Словом, дней через десять после памятного купания, когда меня внезапно обступила моя химия, я оказался в своем полуподвале…»
Идея, которая пришла ему в голову на поле во время сна, потребовала шести месяцев непрерывных опытов и дала ему возможность успешно завершить задуманное. Это, конечно, было только начало большого, фундаментального исследования по теме диссертации. Чтобы довести его до победного конца, аспиранту понадобился еще год. Он считал, что ему невероятно повезло. Другие, потратив на бесплодные поиски десяток лет, отказывались от научной деятельности. Порой и Евней готов был забросить эту осточертевшую аспирантуру и пойти на производство. Что скрывать — бывали минуты малодушия и отчаяния. Все же он выстоял, не сломался, проявив упрямый Букетовский характер и рассудив, что все равно верблюду не убежать от вьюка…

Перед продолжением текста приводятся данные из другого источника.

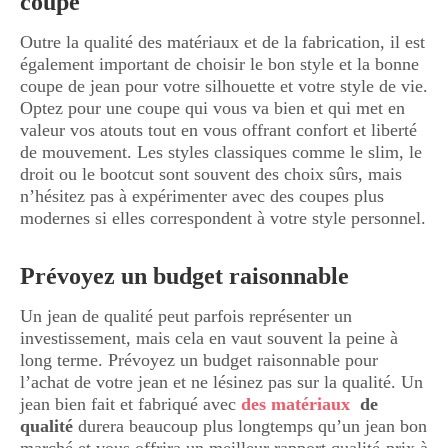
coupe
Outre la qualité des matériaux et de la fabrication, il est
également important de choisir le bon style et la bonne
coupe de jean pour votre silhouette et votre style de vie.
Optez pour une coupe qui vous va bien et qui met en
valeur vos atouts tout en vous offrant confort et liberté
de mouvement. Les styles classiques comme le slim, le
droit ou le bootcut sont souvent des choix sûrs, mais
n’hésitez pas à expérimenter avec des coupes plus
modernes si elles correspondent à votre style personnel.
Prévoyez un budget raisonnable
Un jean de qualité peut parfois représenter un
investissement, mais cela en vaut souvent la peine à
long terme. Prévoyez un budget raisonnable pour
l’achat de votre jean et ne lésinez pas sur la qualité. Un
jean bien fait et fabriqué avec
des matériaux
de
qualité
durera beaucoup plus longtemps qu’un jean bon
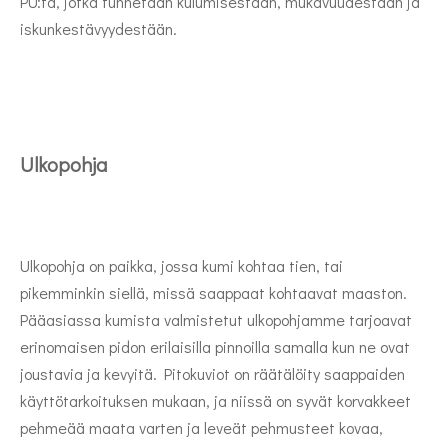
PU:ta, jotka tunnetaan kulumisestaan, mukavuudestaan ​​ja
iskunkestävyydestään.
Ulkopohja
Ulkopohja on paikka, jossa kumi kohtaa tien, tai
pikemminkin siellä, missä saappaat kohtaavat maaston.
Pääasiassa kumista valmistetut ulkopohjamme tarjoavat
erinomaisen pidon erilaisilla pinnoilla samalla kun ne ovat
joustavia ja kevyitä. Pitokuviot on räätälöity saappaiden
käyttötarkoituksen mukaan, ja niissä on syvät korvakkeet
pehmeää maata varten ja leveät pehmusteet kovaa,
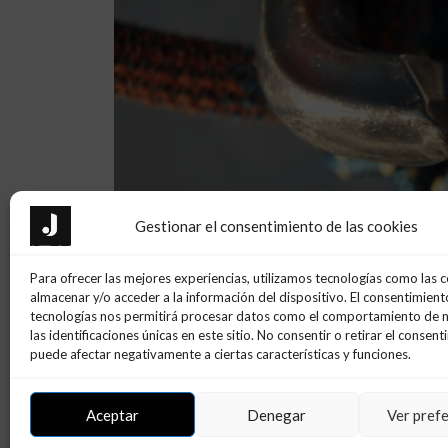
Gestionar el consentimiento de las cookies
Para ofrecer las mejores experiencias, utilizamos tecnologías como las 
almacenar y/o acceder a la información del dispositivo. El consentimient
tecnologías nos permitirá procesar datos como el comportamiento de 
las identificaciones únicas en este sitio. No consentir o retirar el consent
puede afectar negativamente a ciertas características y funciones.
Aceptar
Denegar
Ver pref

«Эти два года мне ныне вспоминаются, как годы наиболее интенсивного обогащения знаниями, как годы сиюминутных радостей от результатов научного труда», — отмечал Евней Арыстанулы в своей автобиографической книге. — …К концу третьего года обучения в аспирантуре мой шеф, суммируя полученные научные данные, нашел, что пора поставить точку и оформлять диссертационную работу… Но, если признаться честно, я был не очень доволен результатами своего труда. Я знал, что мною изучены основы совершенно нового принципа извлечения металла из сырья, но этот принцип по всем данным не был таков, чтобы говорить об его неоспоримом преимуществе перед существующими…»
34
Набравшую вес лошадь после небольшого бега несколько дней подряд выдерживают на приколе, чтобы подготовить для большого похода или бега.